Rising water in Content, Manchester, could take weeks to recede, WRA indicates
The Water Resources Authority (WRA) has indicated it is still unable to say when rising groundwater in Content, Manchester, will start receding, but is “hoping” that it will soon start to balance out before eventually receding.
Peter Clarke, managing director of the WRA has suggested it could take weeks for the water to disappear once it starts receding, noting that it took three weeks when the area was last flooded in June 2002.
Significant rainfall before and during hurricane Melissa and the slow pace at which the water is advancing underground have been cited as the reasons for the rising ground water levels that have inundated homes in Content.
Several homes and roadways have been flooded by the rising water.
Clarke told a media briefing on Thursday that initial monitoring revealed that the water has risen “roughly 300 feet” from the normal level.

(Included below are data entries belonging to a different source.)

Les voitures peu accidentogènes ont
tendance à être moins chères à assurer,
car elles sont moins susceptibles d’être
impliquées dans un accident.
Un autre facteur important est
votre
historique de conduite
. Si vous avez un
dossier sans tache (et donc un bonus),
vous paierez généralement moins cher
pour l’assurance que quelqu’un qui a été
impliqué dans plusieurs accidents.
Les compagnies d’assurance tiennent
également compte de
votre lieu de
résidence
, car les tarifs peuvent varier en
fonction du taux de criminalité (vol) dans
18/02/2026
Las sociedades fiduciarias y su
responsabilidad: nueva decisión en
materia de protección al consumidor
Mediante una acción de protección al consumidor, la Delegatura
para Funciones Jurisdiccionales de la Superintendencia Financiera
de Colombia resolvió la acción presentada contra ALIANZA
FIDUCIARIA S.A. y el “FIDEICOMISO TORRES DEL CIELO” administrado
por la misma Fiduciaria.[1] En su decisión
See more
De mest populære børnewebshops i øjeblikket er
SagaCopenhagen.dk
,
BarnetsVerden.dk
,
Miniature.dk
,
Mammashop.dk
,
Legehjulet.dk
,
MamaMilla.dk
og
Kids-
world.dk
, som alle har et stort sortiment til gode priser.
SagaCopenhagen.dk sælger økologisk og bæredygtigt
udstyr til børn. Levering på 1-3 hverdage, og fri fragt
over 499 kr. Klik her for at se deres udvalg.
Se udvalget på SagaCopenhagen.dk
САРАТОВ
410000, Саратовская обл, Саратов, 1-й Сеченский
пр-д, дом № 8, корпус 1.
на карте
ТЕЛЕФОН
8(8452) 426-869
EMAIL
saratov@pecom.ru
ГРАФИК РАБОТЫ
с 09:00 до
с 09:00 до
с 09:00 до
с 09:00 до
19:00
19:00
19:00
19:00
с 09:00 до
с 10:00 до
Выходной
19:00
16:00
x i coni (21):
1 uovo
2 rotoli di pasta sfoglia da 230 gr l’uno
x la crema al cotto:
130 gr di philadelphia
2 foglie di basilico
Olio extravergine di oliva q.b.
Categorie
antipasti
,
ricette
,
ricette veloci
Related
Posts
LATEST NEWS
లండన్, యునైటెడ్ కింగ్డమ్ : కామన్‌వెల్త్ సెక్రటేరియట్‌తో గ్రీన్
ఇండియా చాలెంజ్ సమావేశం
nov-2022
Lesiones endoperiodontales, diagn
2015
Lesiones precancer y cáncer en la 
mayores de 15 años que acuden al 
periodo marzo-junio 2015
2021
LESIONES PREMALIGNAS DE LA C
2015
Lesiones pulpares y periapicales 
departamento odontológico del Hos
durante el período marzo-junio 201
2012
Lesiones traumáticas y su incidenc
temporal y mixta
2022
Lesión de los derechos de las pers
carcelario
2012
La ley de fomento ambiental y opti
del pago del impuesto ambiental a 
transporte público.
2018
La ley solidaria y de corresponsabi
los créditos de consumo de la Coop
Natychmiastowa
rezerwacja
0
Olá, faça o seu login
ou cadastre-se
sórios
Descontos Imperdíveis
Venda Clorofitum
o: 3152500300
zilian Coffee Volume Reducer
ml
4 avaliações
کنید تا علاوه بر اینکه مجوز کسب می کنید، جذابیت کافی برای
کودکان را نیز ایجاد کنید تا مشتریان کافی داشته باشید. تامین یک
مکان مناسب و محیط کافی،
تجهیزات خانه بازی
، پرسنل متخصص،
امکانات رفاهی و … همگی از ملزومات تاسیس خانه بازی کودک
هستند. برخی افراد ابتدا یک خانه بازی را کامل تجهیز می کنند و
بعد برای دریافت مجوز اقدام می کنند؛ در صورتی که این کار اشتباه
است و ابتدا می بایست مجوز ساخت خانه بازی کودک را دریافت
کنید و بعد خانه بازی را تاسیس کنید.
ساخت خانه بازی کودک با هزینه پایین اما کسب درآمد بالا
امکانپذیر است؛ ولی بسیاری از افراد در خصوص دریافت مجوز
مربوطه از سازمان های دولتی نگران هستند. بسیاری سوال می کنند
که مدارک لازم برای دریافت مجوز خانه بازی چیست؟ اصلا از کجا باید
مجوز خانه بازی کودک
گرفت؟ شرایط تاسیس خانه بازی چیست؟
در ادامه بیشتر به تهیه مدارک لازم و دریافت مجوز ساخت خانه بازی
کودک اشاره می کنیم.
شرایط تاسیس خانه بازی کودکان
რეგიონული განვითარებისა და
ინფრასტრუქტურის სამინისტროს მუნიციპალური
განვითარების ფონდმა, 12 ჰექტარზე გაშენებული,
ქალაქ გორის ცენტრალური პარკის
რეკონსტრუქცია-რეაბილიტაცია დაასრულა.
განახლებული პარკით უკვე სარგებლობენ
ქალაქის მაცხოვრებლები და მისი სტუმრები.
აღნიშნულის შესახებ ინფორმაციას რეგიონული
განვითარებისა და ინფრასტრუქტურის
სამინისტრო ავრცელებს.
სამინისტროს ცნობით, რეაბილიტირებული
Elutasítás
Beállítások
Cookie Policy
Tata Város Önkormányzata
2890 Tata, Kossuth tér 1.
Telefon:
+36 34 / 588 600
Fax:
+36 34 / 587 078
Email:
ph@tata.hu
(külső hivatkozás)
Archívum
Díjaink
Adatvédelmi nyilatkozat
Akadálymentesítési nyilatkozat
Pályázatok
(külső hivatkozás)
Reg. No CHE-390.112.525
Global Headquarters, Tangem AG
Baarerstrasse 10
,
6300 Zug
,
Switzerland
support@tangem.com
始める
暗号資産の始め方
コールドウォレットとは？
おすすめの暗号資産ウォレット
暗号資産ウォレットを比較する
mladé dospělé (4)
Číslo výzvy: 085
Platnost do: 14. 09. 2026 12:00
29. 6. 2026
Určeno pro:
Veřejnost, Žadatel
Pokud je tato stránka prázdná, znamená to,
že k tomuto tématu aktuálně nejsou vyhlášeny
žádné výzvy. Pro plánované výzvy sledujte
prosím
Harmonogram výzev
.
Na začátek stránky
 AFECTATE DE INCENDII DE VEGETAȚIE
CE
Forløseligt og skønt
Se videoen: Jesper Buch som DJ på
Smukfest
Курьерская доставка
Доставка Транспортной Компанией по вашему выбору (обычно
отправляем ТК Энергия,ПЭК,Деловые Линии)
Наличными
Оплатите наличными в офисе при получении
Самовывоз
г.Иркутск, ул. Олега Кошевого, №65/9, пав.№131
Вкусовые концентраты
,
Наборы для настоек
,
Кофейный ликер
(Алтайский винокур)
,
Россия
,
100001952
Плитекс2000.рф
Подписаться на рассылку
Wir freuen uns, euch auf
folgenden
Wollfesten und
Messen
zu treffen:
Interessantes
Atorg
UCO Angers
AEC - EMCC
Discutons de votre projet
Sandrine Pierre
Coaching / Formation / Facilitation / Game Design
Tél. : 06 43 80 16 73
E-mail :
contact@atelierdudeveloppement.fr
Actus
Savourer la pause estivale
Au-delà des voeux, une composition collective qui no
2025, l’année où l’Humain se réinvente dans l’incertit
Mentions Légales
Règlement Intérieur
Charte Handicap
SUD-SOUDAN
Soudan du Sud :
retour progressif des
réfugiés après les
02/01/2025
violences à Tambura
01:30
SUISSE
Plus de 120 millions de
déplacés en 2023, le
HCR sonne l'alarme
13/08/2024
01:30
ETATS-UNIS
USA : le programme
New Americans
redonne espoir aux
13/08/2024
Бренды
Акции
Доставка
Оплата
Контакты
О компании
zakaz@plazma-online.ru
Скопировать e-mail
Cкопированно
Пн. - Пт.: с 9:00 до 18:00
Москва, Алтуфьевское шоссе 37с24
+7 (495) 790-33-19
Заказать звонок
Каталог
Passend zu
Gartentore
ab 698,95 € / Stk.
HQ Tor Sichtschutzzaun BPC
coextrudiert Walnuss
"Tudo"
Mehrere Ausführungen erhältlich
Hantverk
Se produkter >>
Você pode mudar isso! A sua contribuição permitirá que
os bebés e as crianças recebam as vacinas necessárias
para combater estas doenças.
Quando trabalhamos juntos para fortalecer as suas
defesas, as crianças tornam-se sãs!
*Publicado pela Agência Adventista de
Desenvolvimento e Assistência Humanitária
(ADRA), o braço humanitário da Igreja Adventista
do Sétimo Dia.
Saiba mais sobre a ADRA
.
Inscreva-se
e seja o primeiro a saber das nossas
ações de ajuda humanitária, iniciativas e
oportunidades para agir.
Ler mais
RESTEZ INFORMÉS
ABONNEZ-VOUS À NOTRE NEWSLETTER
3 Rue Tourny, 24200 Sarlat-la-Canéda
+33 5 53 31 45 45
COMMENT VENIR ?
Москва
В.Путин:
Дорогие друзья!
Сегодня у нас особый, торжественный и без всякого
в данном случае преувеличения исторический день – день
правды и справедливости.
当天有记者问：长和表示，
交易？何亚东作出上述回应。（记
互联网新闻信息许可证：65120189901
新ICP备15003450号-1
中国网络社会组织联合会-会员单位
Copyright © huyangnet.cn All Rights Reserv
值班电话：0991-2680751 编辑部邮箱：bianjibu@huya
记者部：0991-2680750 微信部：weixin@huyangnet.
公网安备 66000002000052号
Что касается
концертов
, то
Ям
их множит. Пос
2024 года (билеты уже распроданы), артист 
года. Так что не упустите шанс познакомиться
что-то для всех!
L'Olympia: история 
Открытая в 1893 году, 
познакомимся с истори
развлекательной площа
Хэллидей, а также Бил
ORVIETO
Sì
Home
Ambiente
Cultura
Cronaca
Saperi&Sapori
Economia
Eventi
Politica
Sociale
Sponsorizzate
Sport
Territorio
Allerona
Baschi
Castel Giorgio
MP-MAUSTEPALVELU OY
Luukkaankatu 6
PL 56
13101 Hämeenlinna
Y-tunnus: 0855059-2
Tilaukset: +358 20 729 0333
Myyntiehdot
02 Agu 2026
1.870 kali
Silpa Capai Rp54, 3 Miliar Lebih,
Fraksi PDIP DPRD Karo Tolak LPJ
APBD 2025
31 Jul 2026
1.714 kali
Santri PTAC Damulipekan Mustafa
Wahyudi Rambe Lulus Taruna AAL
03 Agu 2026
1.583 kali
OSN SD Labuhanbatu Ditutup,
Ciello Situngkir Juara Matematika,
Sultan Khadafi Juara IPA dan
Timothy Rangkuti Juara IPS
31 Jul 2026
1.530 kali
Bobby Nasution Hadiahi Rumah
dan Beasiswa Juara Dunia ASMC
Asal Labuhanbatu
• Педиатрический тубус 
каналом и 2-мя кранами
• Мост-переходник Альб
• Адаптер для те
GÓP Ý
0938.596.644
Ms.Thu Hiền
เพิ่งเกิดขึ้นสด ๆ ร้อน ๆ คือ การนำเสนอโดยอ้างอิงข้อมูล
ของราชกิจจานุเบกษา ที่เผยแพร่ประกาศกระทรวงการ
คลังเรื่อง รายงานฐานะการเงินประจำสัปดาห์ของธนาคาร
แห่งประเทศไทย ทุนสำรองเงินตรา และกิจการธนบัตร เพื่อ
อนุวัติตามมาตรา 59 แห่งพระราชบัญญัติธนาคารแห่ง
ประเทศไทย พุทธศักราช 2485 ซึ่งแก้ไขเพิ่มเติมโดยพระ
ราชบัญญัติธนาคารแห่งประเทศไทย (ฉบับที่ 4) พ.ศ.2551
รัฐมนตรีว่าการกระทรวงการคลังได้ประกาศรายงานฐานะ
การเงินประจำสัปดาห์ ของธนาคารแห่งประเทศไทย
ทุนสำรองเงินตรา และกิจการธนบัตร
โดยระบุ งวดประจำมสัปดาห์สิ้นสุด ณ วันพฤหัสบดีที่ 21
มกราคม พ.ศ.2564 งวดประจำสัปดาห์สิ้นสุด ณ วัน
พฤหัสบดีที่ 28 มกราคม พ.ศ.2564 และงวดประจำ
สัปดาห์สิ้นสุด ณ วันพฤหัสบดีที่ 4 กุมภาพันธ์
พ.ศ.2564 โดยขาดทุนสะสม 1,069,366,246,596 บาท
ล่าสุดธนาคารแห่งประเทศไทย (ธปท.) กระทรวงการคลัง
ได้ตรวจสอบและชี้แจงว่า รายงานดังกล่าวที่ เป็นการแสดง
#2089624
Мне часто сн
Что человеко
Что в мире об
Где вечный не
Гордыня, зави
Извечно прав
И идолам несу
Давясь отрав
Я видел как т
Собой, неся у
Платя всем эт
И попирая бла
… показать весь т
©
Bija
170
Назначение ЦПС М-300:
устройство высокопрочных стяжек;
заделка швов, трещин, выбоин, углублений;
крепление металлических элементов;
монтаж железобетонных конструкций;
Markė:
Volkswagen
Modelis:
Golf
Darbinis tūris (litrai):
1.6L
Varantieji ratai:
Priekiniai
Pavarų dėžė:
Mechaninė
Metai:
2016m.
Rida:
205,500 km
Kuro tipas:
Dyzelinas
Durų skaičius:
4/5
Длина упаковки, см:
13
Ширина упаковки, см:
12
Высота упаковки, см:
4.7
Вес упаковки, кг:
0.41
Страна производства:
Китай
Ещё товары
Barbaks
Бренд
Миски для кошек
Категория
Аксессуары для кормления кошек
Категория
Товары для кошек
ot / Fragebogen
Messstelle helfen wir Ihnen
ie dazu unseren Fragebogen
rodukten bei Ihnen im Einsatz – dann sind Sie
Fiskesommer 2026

“A little bit more now because it has also popped out and is coming up out of the ground in these areas,” Clarke said.
He disclosed, too, that the WRA has installed monitoring gauges in the area, which have revealed that over the last two weeks “a ground water rise above surface of about one foot per day”.
“Which is a very high rate of flow for this area,” he said, noting that there has been “a little bit” of fluctuations.
The WRA managing director noted that there are a number of caves, caverns and conduits beneath the lands in the Content area as a result of the limestone aquifer.
But with the excess ground water flowing into the area in recent days, Clarke noted also that it does not advance underground “as fast as a river flows above ground”.
“So because it advances slower and we had a lot of rain through Melissa and a lot rain before Melissa it means that our aquifer, in simple terms, filled up,” he explained.
“And since it can’t go forward as much, it has been rising instead.”
Clarke noted that there are sink holes in the area that normally “drain the water away from the low-lying areas”.
“But in this instance because the aquifer has so much water, which is under so much pressure, it is pushing water up the sink holes,” he reasoned.
As a result, the WRA managing director said the sink holes are having a reverse effect and “that is where most of the water is being sourced from that is coming into the Content area”.
Clarke said the WRA is unable to say when the situation will change, but is “hoping” that it will soon start to balance out before eventually receding.
The area also saw a major flood in 2002 and “a very serious flood” in 1977 that killed two people, he recounted.
The WRA is also monitoring floodwaters in New Market, St Elizabeth; Chigwell, Hanover; and Moneague, St Ann.
Clarke noted that there is some amount of flooding in Cambridge, St James, but said this is not caused by ground water.
Instead, he said it is the Sevens Rivers that has broken its banks.